Lets consider there is a point x, where \(\vec{d}\) is vector from Hyperplance \(H\) to x representing minimum length.
Here \(x_p\) is projection of x onto Hyperplane \(H\)

\begin{align} \vec{x_p} &= \vec{x} - \vec{d} \\ \because x_p \in H \text{, point on the hyperplane } \therefore w^T x_p + b &= 0 \\ w^T ( \vec{x} - \vec{d} ) + b &= 0\\ \\ \because \text{ d is rescaled vector of w and parallel to it } \therefore \vec{d} &= \alpha \vec{x} \\ \\ w^T ( \vec{x} - \alpha \vec{w} ) + b &= 0\\ \Rightarrow \alpha &= \frac{w^T x + b}{w^T w}\\ \\ \vec{d} &= \frac{w^T x + b}{w^T x} . \vec{x}\\ ||d||_2 &= \sqrt{d^T d} = \sqrt{\alpha^2 w^T w}\\ &= \alpha \sqrt{w^T w} = \frac{w^T x + b}{w^T x} \sqrt{w^T w}\\ ||d||_2 &= \frac{w^T x + b}{\sqrt{w^T w}}\\ ||d||_2 &= \frac{w^T x + b}{||w||_2}\\ \\ \end{align}

Let \(\gamma\) be the minimum distance from the hyperplane and closest point from both classes

\begin{align} \text{margin } \gamma(w, b) = {min\atop{x \in D}} \frac{w^T x + b}{||w||_2} \end{align}

Algorithm#

Now according to the definition of maximum margin classifier

\begin{align} {max\atop{w, b}} \gamma(w, b) \end{align}

But there is a problem with this definition as if we just want to increase the margin it can be anywhere (like \(\infty\) )

This means we need to constraint the hyperplane to be between the classes or the plane of data (necessarily)

Now

\begin{align} {max\atop{w, b}} \gamma(w,b) && \text{ s.t. } && \forall i : y_i (w^T x_i + b) \geq 0 \end{align}

(maximizing the margin to closest points from both classes, such that for all i/samples the classification is correct)

we added constraint to make sure the hyperplane is between the classes, as we know \(y \in \{-1, 1\}\)

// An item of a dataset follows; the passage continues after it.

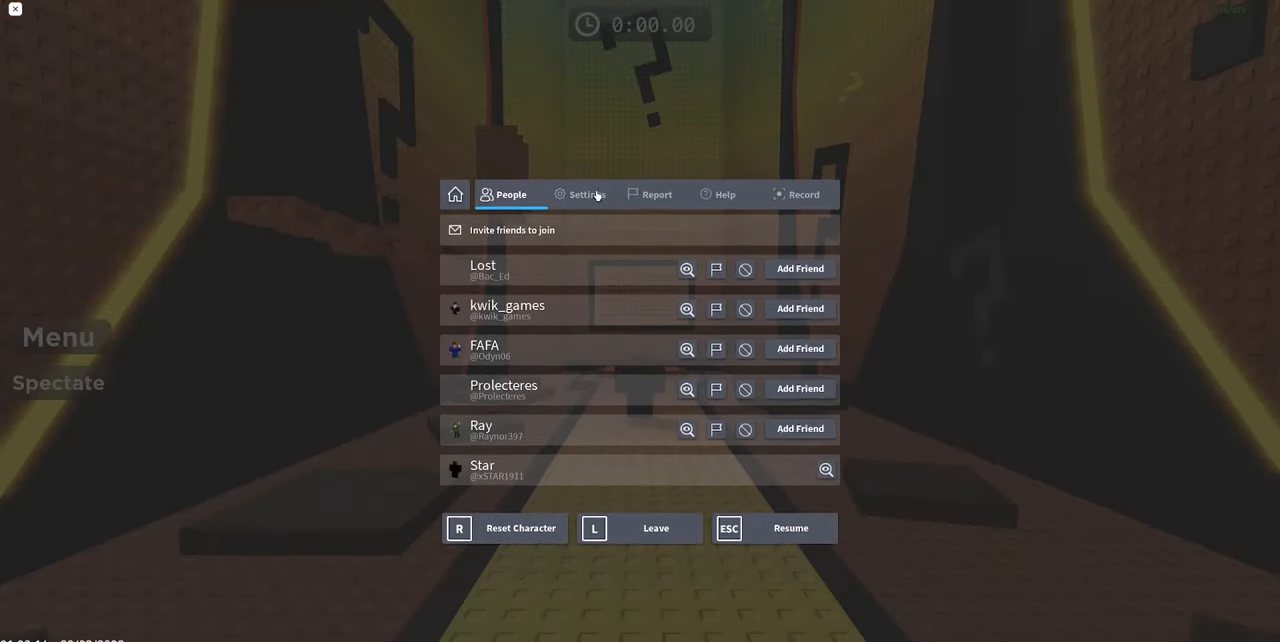
{"keys": [], "mouse": [], "events": [[167, "mouse_left", "down"], [200, "mouse_left", "up"]]}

if \(w^T x + b = -1\) and correctly classified then \(-1 \times -1 = 1\) and for label 1 as well.

if we move forward with this, then

\begin{align} {max\atop{w, b}} \big[ {min\atop{x \in D}} \frac{|w^T x + b|}{w^ T w} \big] && \mid && \forall i : y_i (w^T x_i + b) \geq 0 \\ \\ \underbrace{{max\atop{w, b}} \frac{1}{w^T w} \big[ {min\atop{x \in D}} |w^T x + b| \big]}_{\text{maximizing the margin}} && \mid && \forall i : \underbrace{y_i (w^T x_i + b) \geq 0}_{\text{correct classifications}} \end{align}

Special Trick#

margin_hyperplane

\begin{align} \text{Hyplane defined as } H &= \{ x : w^T x + b = 0\} \\ \\ {max\atop{w, b}} \frac{1}{w^T w} \big[ {min\atop{x \in D}} |w^T x + b| \big] && \mid && \forall i : y_i (w^T x_i + b) \geq 0 \end{align}

  • Hyperplane is scale invariant

  • If we rescale the value of w and b to any positive value (above diagram) then the result is going to be the same (means there is no unique solution)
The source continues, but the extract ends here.